Así se expresó el juez Gustavo Villanueva ante el reclamo de los letrados de la Asociación Gremial de Abogados respecto a la situación de Jones Huala, quien, preso en Chile, sostiene que ya debería haber quedado en libertad y, sin embargo, en la Justicia trasandina afirman que deberá permanecer tras las rejas hasta mediados del año próximo.

Cabe recordar que, en la actualidad, Jones Huala se encuentra internado en una institución médica de la Región de La Araucanía debido a diversos problemas de salud vinculados a los efectos que derivan de una huelga de hambre que lleva adelante en protesta por el escenario actual.

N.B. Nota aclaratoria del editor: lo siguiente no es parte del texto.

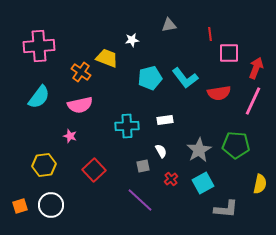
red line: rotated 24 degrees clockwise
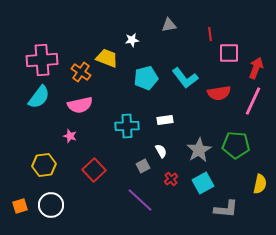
pink cross: moved 3 px right, 14 px down
cyan pentagon: moved 4 px left
gray square: rotated 16 degrees counterclockwise
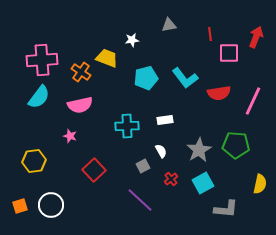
red arrow: moved 31 px up
yellow hexagon: moved 10 px left, 4 px up
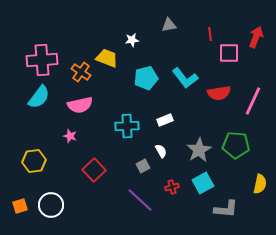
white rectangle: rotated 14 degrees counterclockwise
red cross: moved 1 px right, 8 px down; rotated 24 degrees clockwise
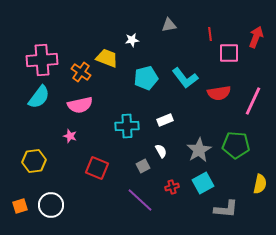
red square: moved 3 px right, 2 px up; rotated 25 degrees counterclockwise
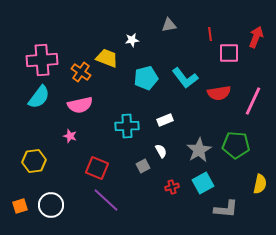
purple line: moved 34 px left
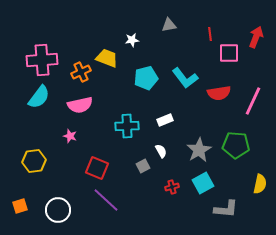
orange cross: rotated 30 degrees clockwise
white circle: moved 7 px right, 5 px down
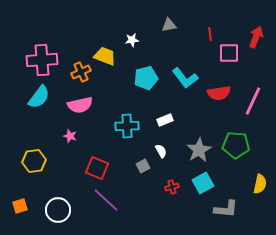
yellow trapezoid: moved 2 px left, 2 px up
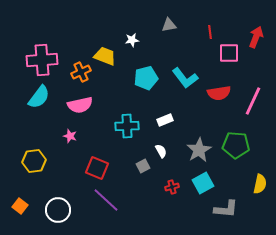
red line: moved 2 px up
orange square: rotated 35 degrees counterclockwise
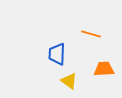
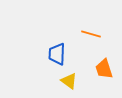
orange trapezoid: rotated 105 degrees counterclockwise
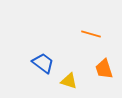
blue trapezoid: moved 14 px left, 9 px down; rotated 125 degrees clockwise
yellow triangle: rotated 18 degrees counterclockwise
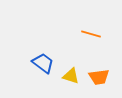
orange trapezoid: moved 5 px left, 8 px down; rotated 80 degrees counterclockwise
yellow triangle: moved 2 px right, 5 px up
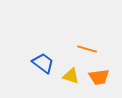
orange line: moved 4 px left, 15 px down
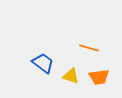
orange line: moved 2 px right, 1 px up
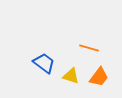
blue trapezoid: moved 1 px right
orange trapezoid: rotated 45 degrees counterclockwise
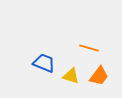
blue trapezoid: rotated 15 degrees counterclockwise
orange trapezoid: moved 1 px up
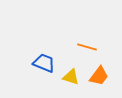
orange line: moved 2 px left, 1 px up
yellow triangle: moved 1 px down
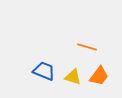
blue trapezoid: moved 8 px down
yellow triangle: moved 2 px right
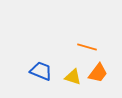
blue trapezoid: moved 3 px left
orange trapezoid: moved 1 px left, 3 px up
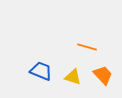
orange trapezoid: moved 5 px right, 2 px down; rotated 80 degrees counterclockwise
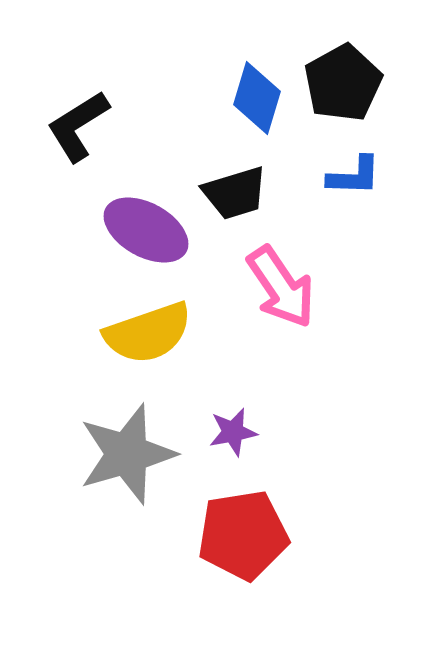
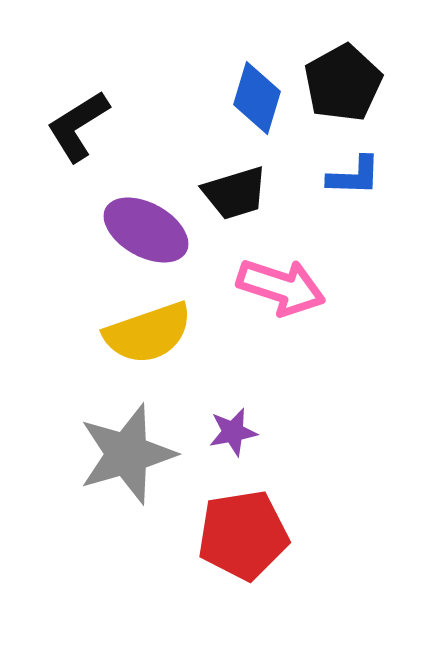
pink arrow: rotated 38 degrees counterclockwise
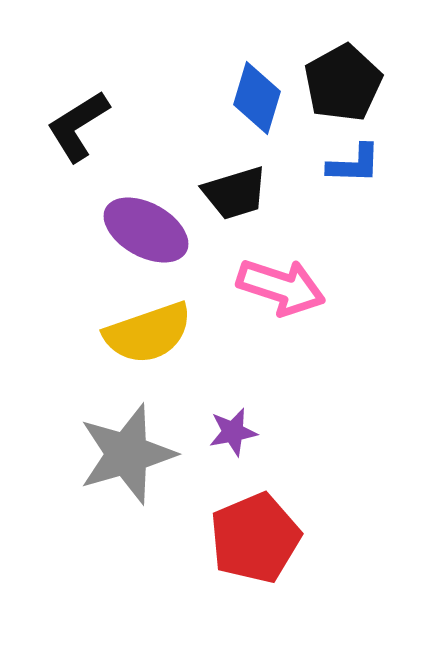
blue L-shape: moved 12 px up
red pentagon: moved 12 px right, 3 px down; rotated 14 degrees counterclockwise
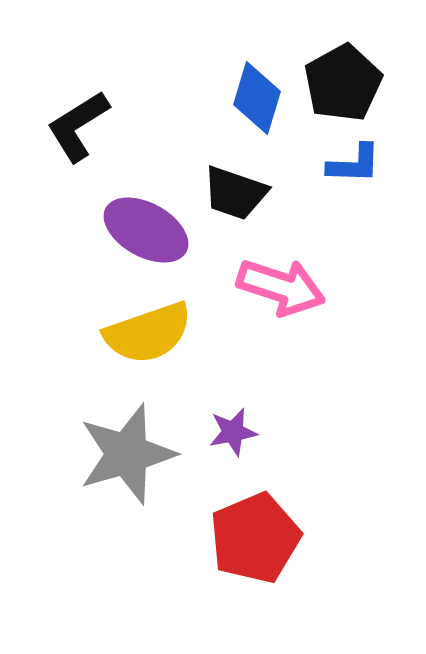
black trapezoid: rotated 36 degrees clockwise
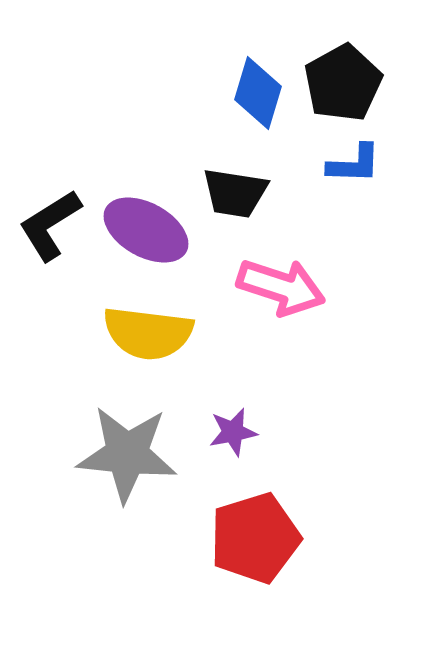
blue diamond: moved 1 px right, 5 px up
black L-shape: moved 28 px left, 99 px down
black trapezoid: rotated 10 degrees counterclockwise
yellow semicircle: rotated 26 degrees clockwise
gray star: rotated 22 degrees clockwise
red pentagon: rotated 6 degrees clockwise
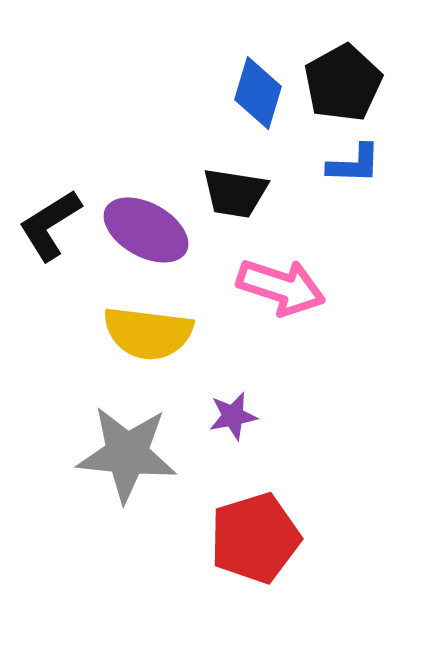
purple star: moved 16 px up
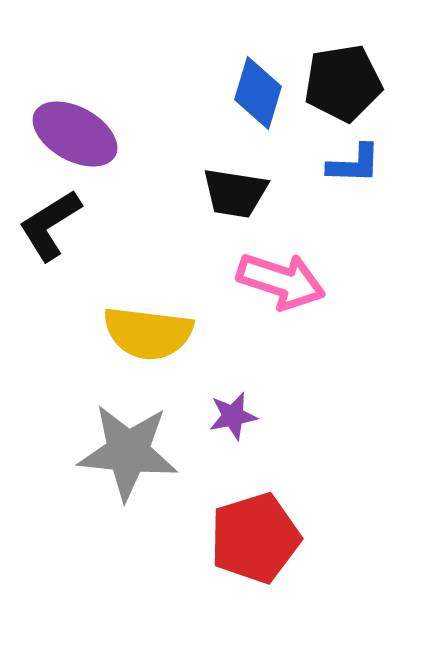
black pentagon: rotated 20 degrees clockwise
purple ellipse: moved 71 px left, 96 px up
pink arrow: moved 6 px up
gray star: moved 1 px right, 2 px up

Debe indicarse que, desde la Gremial de Abogados, días atrás, se había hecho una presentación ante Villanueva para que el magistrado decretara de manera formal que Chile incumplió los compromisos asumidos con el Estado argentino en lo que hace a la cuestión relacionada con la extradición del longko (jefe mapuche), a la vez que pidieron que solicitara instar a aquel país a que reparara el tema dejando en libertad de forma inmediata a Jones Huala.

El juez, sin embargo, consideró “improcedente” la petición.

En ese sentido, manifestó que el cómputo sobre el lapso que permaneció detenido en la Argentina, tras ser detenido en El Bolsón, “fue correctamente determinado”, en alusión a los ya famosos trescientos cuarenta días, y sostuvo que ese tiempo se descontó del monto total a cumplir en Chile, “tal como se comprometiera el Estado requirente”.

En cuanto a la discrepancia notoria entre el cálculo inicial, por el cual Jones Huala debería haber quedado libre en junio, y lo que se expresó luego en el país trasandino, donde se expuso que continuaría preso un año más, el juez consideró que “la diferencia entre lo informado por la Corte de Apelaciones al formular el pedido de extradición respecto del tiempo que faltaba cumplir –un año, cuatro meses y diecisiete días (quinientos seis días)– frente a lo que de acuerdo con lo posteriormente determinado le correspondía (ochocientos sesenta y tres días) no afecta lo decidido” por el Juzgado Federal de Bariloche y la Corte Suprema de Justicia de la Nación, ya que, a su entender, “no se afectaron las condiciones previstas en el artículo 1° de la Convención de Extradición”, donde se “exige jurisdicción para juzgar el hecho delictuoso, la doble subsunción y una pena mínima prevista de un año de privación de libertad, tal como se explicó en la sentencia”.

En definitiva, el magistrado consideró que “la cuestión relativa al cómputo bien puede ser materia de discusión” en Chile, pero no constituye en el proceso argentino una controversia sobre la que él pueda expedirse.

De tal manera, Villanueva sostuvo que no aprecia que “la parte requirente” (Chile) haya incumplido “el compromiso al que se condicionó la entrega del requerido”.

Por último, el juez manifestó que, de aquí en más, los letrados de la Gremial deberán comunicarse que el área gubernamental involucrada en el tema: “Toda vez que no se advierte incumplimiento alguno respecto del trámite judicial y que la autoridad que concedió la extradición fue el Poder Ejecutivo Nacional a través del Ministerio de Relaciones Exteriores, Comercio Internacional y Culto de la Nación (artículo 36 Ley 24.767), se invita a la defensa a dirigir sus presentaciones vinculadas con el asunto a dicho órgano de poder público”, concluyó Villanueva.